» PROBLEM REQUIREMENTS:
Extract the text of each entry below exactly, leaving every image behind.

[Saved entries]
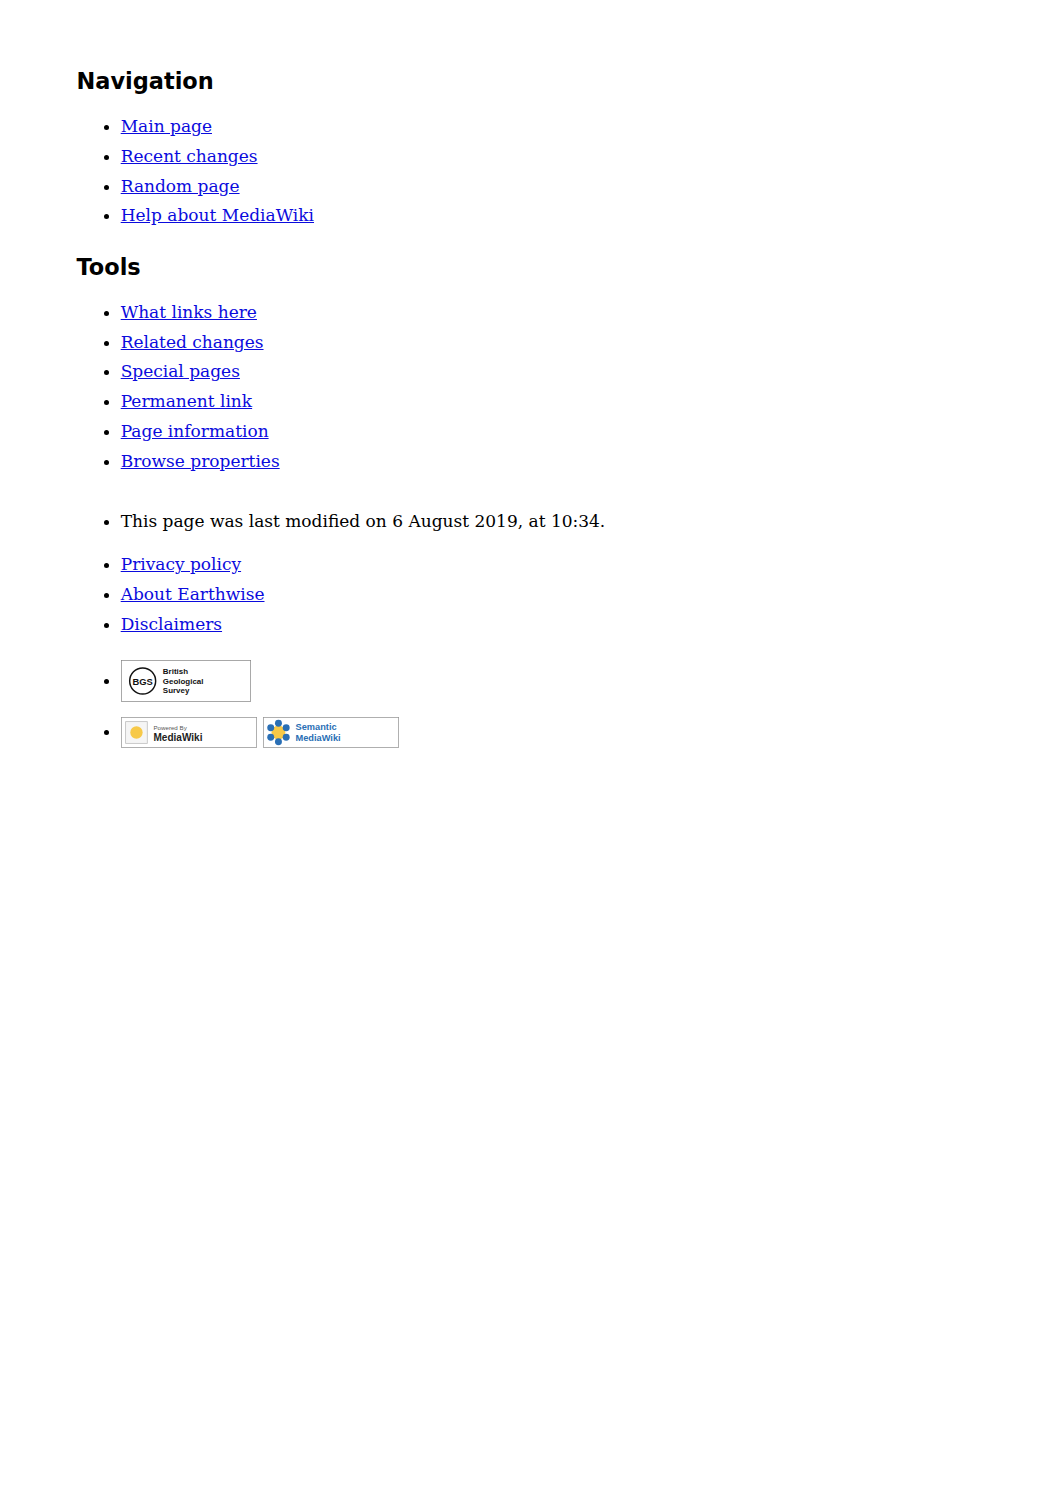Navigation
Main page
Recent changes
Random page
Help about MediaWiki
Tools
What links here
Related changes
Special pages
Permanent link
Page information
Browse properties
This page was last modified on 6 August 2019, at 10:34.
Privacy policy
About Earthwise
Disclaimers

» ANSWER TO THIS EXERCISE:
Navigation
Main page
Recent changes
Random page
Help about MediaWiki
Tools
What links here
Related changes
Special pages
Permanent link
Page information
Browse properties
This page was last modified on 6 August 2019, at 10:34.
Privacy policy
About Earthwise
Disclaimers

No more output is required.